Most people remember Doc Watson as a Moses figure of sorts when it comes to his career, especially considering that he lived to the age of 89 before he died in 2012. But in 1974, Watson was only 51 and finally making good money on the road after his appearance on the aforementioned “Will The Circle Be Unbroken” album by the Nitty Gritty Dirt Band, which was released two years earlier.

Bush remembers him as that younger man, happy to be performing with his young son, Merle.

“What is fascinating to me about Doc was he was playing a Gibson Les Paul electric guitar on the streets and in venues back in the day,” said Bush. “People who wanted you to play square dances, they wanted you to play electric back then and Doc was a very good electric guitar player. When we recorded his “Memories album,” we actually did a cut of the old instrumental tune ‘Nagasaki,’ and Doc played a Gretsch Chet Atkins model electric guitar on it and it sounded great. Yet, the decision was made to not to include the one song on electric guitar on the record. But, I got to cut ‘Nagasaki’ with Doc playing a Gretsch Chet Atkins model electric guitar, and I just thought it was marvelous.”

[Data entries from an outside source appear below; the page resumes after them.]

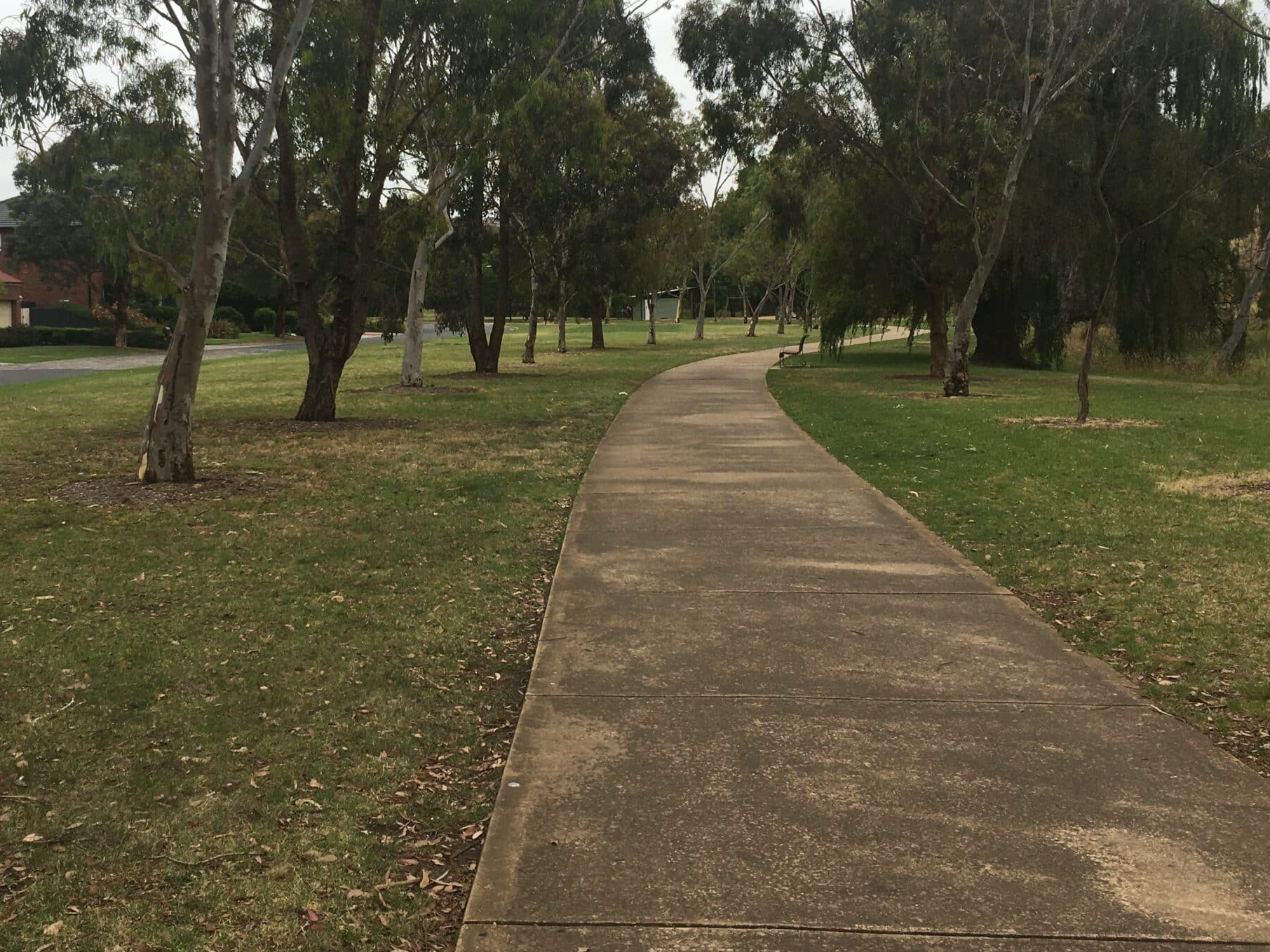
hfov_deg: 45.5
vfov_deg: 34.9
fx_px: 1504
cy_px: 339
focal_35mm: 41
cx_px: 496
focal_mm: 4.15
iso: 25
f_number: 2.2
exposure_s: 1/601
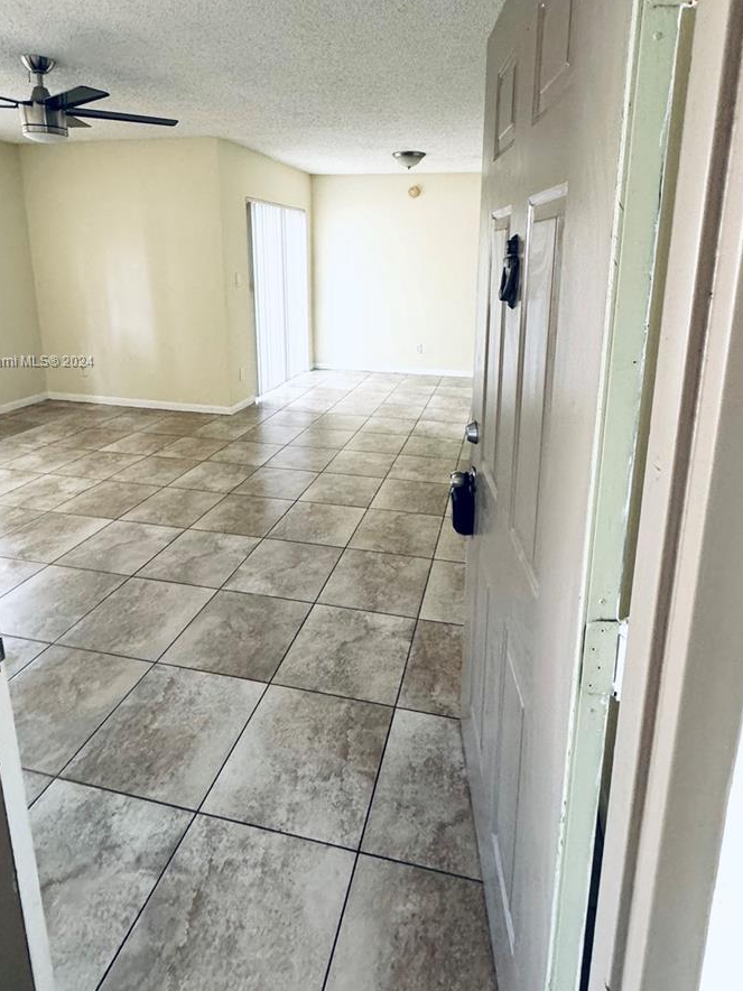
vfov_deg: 82.8
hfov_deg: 68.6
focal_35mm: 19
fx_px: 544
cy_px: 362
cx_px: 392
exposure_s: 1/91
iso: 320
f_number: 2.2
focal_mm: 2.22
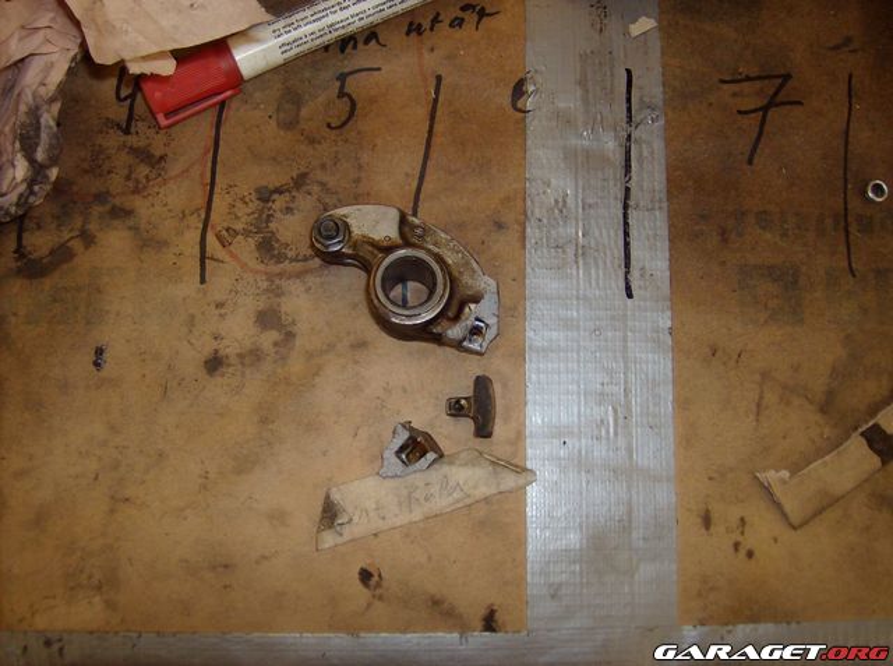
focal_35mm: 36
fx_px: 927
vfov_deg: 39.5
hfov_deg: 51.5
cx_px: 446
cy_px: 333
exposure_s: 1/60
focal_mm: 6
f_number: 2.8
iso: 200
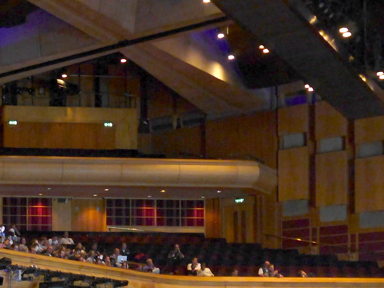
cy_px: 365
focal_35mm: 80
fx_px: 888
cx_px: -108
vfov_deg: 17.4
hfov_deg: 22.1
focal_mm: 14
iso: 800
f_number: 5.6
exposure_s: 1/5
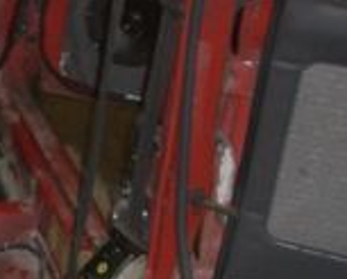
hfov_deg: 11.3
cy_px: 397
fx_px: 1595
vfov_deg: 9.7
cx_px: -340
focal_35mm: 155
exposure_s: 1/60
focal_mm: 6.2
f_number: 2.7
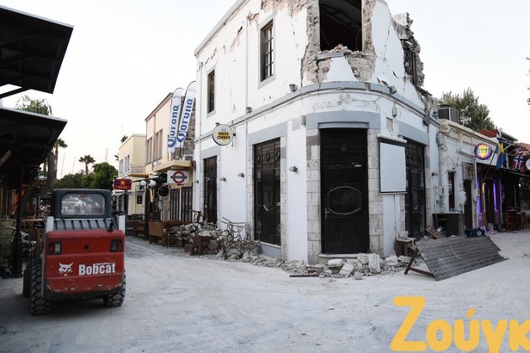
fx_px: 441
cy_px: 151
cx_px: 311
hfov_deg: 61.6
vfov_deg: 43.4
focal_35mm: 30
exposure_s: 1/640
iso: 2500
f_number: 4
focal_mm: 24
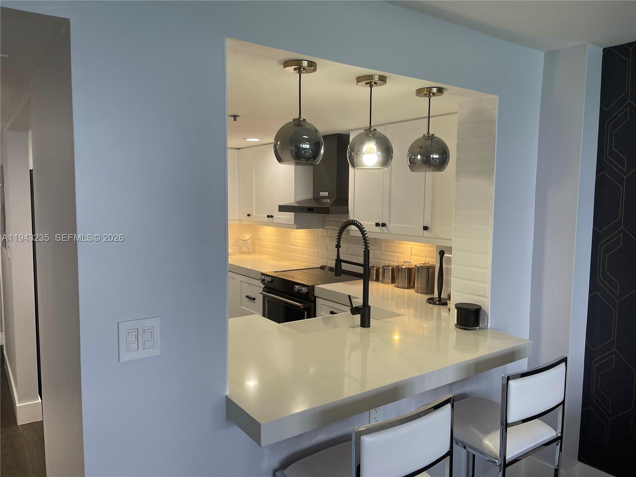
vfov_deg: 53.1
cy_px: 238
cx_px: 318
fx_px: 478
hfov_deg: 67.3
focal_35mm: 26
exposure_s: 1/120
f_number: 1.6
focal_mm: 5.1
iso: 100
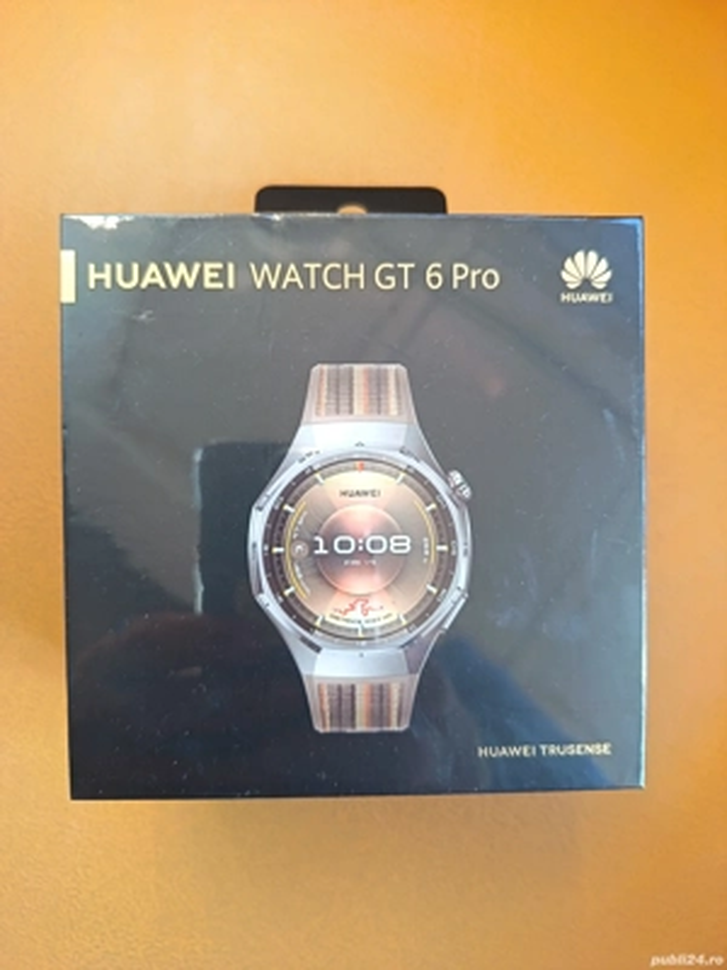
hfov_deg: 56.8
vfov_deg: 71.6
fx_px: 672
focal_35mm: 24
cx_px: 364
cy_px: 485
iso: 571
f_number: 1.75
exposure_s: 1/50
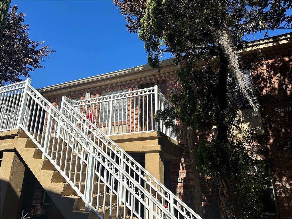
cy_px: 110
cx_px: 146
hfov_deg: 71.6
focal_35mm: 24
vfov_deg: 56.8
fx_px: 202
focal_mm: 6.86
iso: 80
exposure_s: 1/5263
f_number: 1.78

As old as Watson would get and as deep into the roots music of the Appalachian Mountains that he would go during his career, Bush still found the Deep Gap legend to be a flexible artist.

“Doc Watson was a very progressive musician,” said Bush. “When you saw him play onstage, that is when he presented his ‘good ole country picking’ side. But Doc was not just a country musician, by any means, as he was a well-rounded and highly progressive musician. He had one of the most open minds of anyone I have ever met, musically and personally. During that trip together in 1974, we would be in their camper and Merle, Michael, Doc and myself would be listening to music by the Allman Brothers Band. Doc was digging on the guitar playing by Duane Allman. With Doc, it was all just music to him. He didn’t care for labels and he would say, ‘You put your own label on it. I’m just playing music.’”

Bush is a regular at the annual MerleFest music festival held in nearby North Wilkesboro, which was created in honor of Merle Watson and formerly hosted by Doc Watson before his death. But this weekend, he is looking forward to coming to Doc’s real home area.

“Doc had a great sense of humor and he loved to have fun,” said Bush. “The world saw him in his later years as the grandfather figure that was there to teach us all. But, I fortunately got to know him as a younger man.”